Biographies & Memoirs

Chapter 10

After two weeks, Evan and I are in a solid routine. It starts with Santa Barbara. I take some pride that the show’s stylists—who, we were alerted today, won the Daytime Emmy for Outstanding Achievement for Hairstyling—do Eden’s hair like I do mine: a good solid hit of spray on the hair over the ears to keep it high off the cheeks, another blast to elevate the bangs. The rest is loose and natural. (Some part of your hair needs to move when you walk, or you look like an ass.)

“I reckon that’s it,” Evan says as today’s episode wraps. “Hey, you haven’t seen any hiking boots around here, have you?”

“No, sorry. John gets home in a couple hours—”

“John won’t know. I’m not John’s … problem.”

“Maybe Pop?”

On cue, Pop appears. “Look by the back door,” he says, handing Evan a pile of clean clothes: a folded scarf, a blue shirt with badges and epaulettes, a pair of wool socks with a red stripe, some yellowing cotton briefs that I wish I hadn’t seen. “I’ll have another load ready this afternoon,” Pop reports. I can’t help thinking about Greenie, who is the only other person I know who manages the laundry with this sort of devotional fervor. I don’t know how it started, but by the time I was old enough to notice, my dad did a load a day, folding it in front of whatever Eagles, Flyers, or 76ers game was on TV. Sometimes, when the hamper was light, my mother would lean in my bedroom door and ask, with a genuine plea in her voice, “Do you have any clothes for your father? A towel? He’s dying to do a load.” She always said that a man needs a way to feel important around the house. I guess everyone already knows that mothers are irreplaceable.

“Thanks, Pop. Just in time,” Evan says.

Pop smiles, gratified. “Well, you have your jamboree this weekend, right?”

Quest. Right. Thanks.”

While Evan takes his clothes out to his room, I flip through a booklet he left by the TV and realize that Evan is a Boy Scout. In Australia, it’s called Rovers, but I can tell by the photos in this booklet that it’s Scouting. Based on the chart, it looks like Evan is some kind of super Rover, like an Eagle Scout, which contradicts the image I’ve developed of him as lost and underemployed but clever enough to tackle a transmission. EACH INDIVIDUAL IS THE PRINCIPAL AGENT IN HIS OWN DEVELOPMENT, it says in bold letters across the bottom of every page. In the winter, there’s something called Snow Moot. In the spring, Mudbash. What if he wants to show me his photos from Snow Moot ’91? What if he asks me to be his date for Mudbash ’92?

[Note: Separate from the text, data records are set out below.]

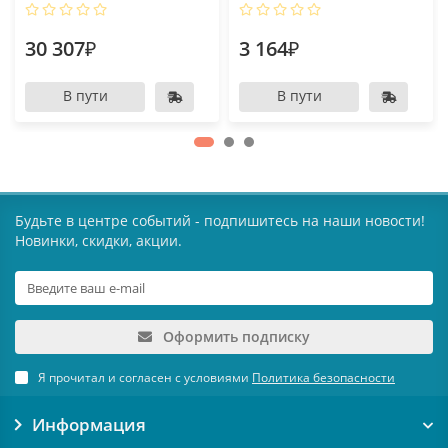
30 307₽
3 164₽
В пути
В пути
Будьте в центре событий - подпишитесь на наши новости!
Новинки, скидки, акции.
Оформить подписку
Я прочитал и согласен с условиями
Политика безопасности
Информация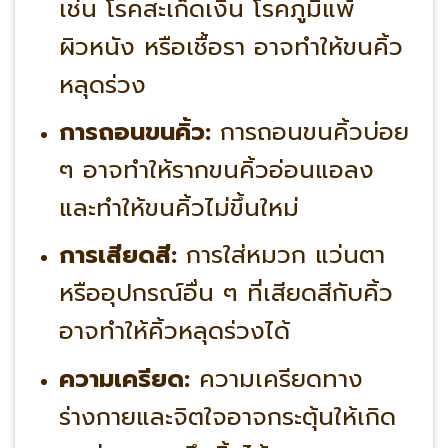
เช่น โรคสะเก็ดเงิน โรคภูมิแพ้
ผิวหนัง หรือเชื้อรา อาจทำให้ขนคิ้ว
หลุดร่วง
การถอนขนคิ้ว:
การถอนขนคิ้วบ่อย
ๆ อาจทำให้รากขนคิ้วอ่อนแอลง
และทำให้ขนคิ้วไม่ขึ้นใหม่
การเสียดสี:
การใส่หมวก แว่นตา
หรืออุปกรณ์อื่น ๆ ที่เสียดสีกับคิ้ว
อาจทำให้คิ้วหลุดร่วงได้
ความเครียด:
ความเครียดทาง
ร่างกายและจิตใจอาจกระตุ้นให้เกิด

Back in my room, where it’s dark enough to pass for midnight, I use a wood pole to push up the plywood that covers the skylight, wincing as I wiggle the board loose. Eventually, it sticks in place, letting the light fill the room. I stand back, thinking there must be a better way, something safer and more permanent … magnets, hinges, a hook. I add this to a list of Improvements to the Tanners that I’ve started in my journal.

Hem Milly’s nightgown

Clean living room walls

Spot-clean velvet armchairs

Secure skylight cover

Forget Evan

By which I mean Don’t get sucked in. Fix what you can and get back out there to the distant shores.